O halde mahkemece, taraflar arasında su borcunun zamanında ödenmemesi nedeniyle gecikme zammı uygulanacağına dair imzalanmış bir sözleşme bulunmadığından, gecikme nedeniyle ancak yasal faiz uygulanabileceği göz önünde bulundurularak, konusunda uzman bir bilirkişi tarafından davaya konu asıl alacağa uygulanacak yasal faizin tespit edilmesi ve oluşacak sonuca göre bir karar verilmesi gerekmektedir.

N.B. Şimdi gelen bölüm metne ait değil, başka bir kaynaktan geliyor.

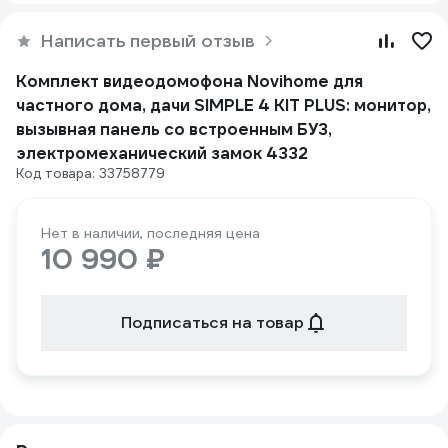
Написать первый отзыв
Комплект видеодомофона Novihome для
частного дома, дачи SIMPLE 4 KIT PLUS: монитор,
вызывная панель со встроенным БУЗ,
электромеханический замок 4332
Код товара: 33758779
Нет в наличии, последняя цена
10 990 ₽
Подписаться на товар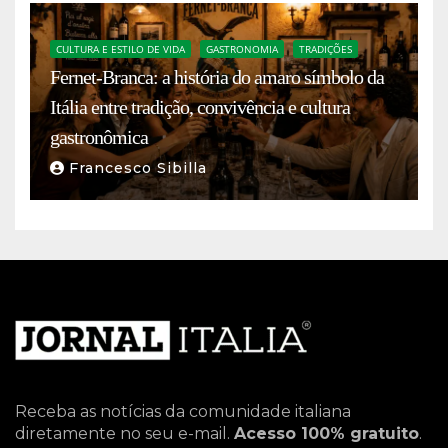
CULTURA E ESTILO DE VIDA
GASTRONOMIA
TRADIÇÕES
Fernet-Branca: a história do amaro símbolo da
Itália entre tradição, convivência e cultura
gastronômica
Francesco Sibilla
Receba as notícias da comunidade italiana
diretamente no seu e-mail.
Acesso 100% gratuito
.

SONUÇ: Yukarıda açıklanan esaslar gözönünde tutulmaksızın yazılı şekilde hüküm tesisi isabetsiz, temyiz itirazları bu nedenlerle yerinde olduğundan kabulü ile hükmün HUMK.nun 428.maddesi gereğince BOZULMASINA ve peşin alınan temyiz harcının istek halinde temyiz edene iadesine, 25.03.2015 tarihinde oybirliğiyle karar verildi.